> [Extract to read]:
Somebody get me a large mallet.
There’s an epidemic in this town that seems to have reached crisis proportions in recent weeks, and it cries out for a whack-a-mole-style response. This has turned into the Summer of the Pop-Up.
Pop-ups — temporary business or cultural enterprises that materialize in empty storefronts, vacant lots and such, flaunting their own ephemerality — are hardly new, but suddenly they are everywhere. So are the news releases announcing them, which is the first clue that this phenomenon has lost any guerrilla chic it might once have had.
Roberta’s, the revered Brooklyn restaurant, currently has a pop-up version of itself in the East Village, associated with the mobile BMW Guggenheim Lab on urban life. Nearby, the Alphabet City Dolly Film Festival was scheduled for this weekend, billing itself as “a pop-up pub crawl and movie marathon.” (If “pop-up” and “pub crawl” seem to you to be a contradiction in terms, you are not alone.) Someone put a temporary bowling alley in Grand Central Terminal the other day for a teenagers’ competition, and same-sex weddings were performed last month in pop-up chapels in Central Park.

> [The task]:
Please retype the pop-up piece above word for word, from its first line to its last.

> [Stored data]:
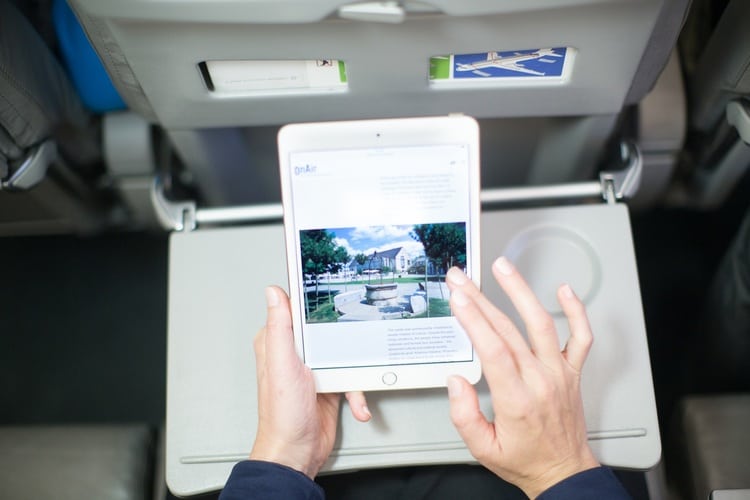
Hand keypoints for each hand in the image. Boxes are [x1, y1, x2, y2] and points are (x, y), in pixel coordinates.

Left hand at [249, 286, 369, 478]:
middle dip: (345, 340)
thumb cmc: (282, 415)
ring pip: (344, 354)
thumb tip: (273, 293)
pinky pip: (351, 378)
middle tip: (353, 346)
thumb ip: (280, 328)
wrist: (297, 453)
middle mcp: (294, 355)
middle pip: (327, 330)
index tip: (333, 295)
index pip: (295, 310)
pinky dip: (357, 392)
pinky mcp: (329, 385)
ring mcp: (314, 370)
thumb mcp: (282, 365)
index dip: (313, 302)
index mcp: (277, 344)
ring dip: (355, 371)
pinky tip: (356, 403)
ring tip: (354, 385)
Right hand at [445, 257, 598, 497]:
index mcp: (517, 400)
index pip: (494, 351)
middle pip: (508, 330)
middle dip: (481, 299)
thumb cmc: (526, 460)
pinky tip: (564, 290)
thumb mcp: (483, 449)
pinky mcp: (573, 371)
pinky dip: (576, 311)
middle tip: (462, 279)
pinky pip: (581, 337)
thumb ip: (464, 415)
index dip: (475, 321)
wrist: (564, 471)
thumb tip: (455, 382)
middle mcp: (541, 381)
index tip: (459, 299)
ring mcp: (559, 373)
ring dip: (520, 292)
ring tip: (503, 269)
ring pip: (541, 324)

> [Response to this exercise]:
Somebody get me a large mallet.
There’s an epidemic in this town that seems to have reached crisis proportions in recent weeks, and it cries out for a whack-a-mole-style response. This has turned into the Summer of the Pop-Up.
Pop-ups — temporary business or cultural enterprises that materialize in empty storefronts, vacant lots and such, flaunting their own ephemerality — are hardly new, but suddenly they are everywhere. So are the news releases announcing them, which is the first clue that this phenomenon has lost any guerrilla chic it might once have had.
Roberta’s, the revered Brooklyn restaurant, currently has a pop-up version of itself in the East Village, associated with the mobile BMW Guggenheim Lab on urban life. Nearby, the Alphabet City Dolly Film Festival was scheduled for this weekend, billing itself as “a pop-up pub crawl and movie marathon.” (If “pop-up” and “pub crawl” seem to you to be a contradiction in terms, you are not alone.) Someone put a temporary bowling alley in Grand Central Terminal the other day for a teenagers’ competition, and same-sex weddings were performed last month in pop-up chapels in Central Park.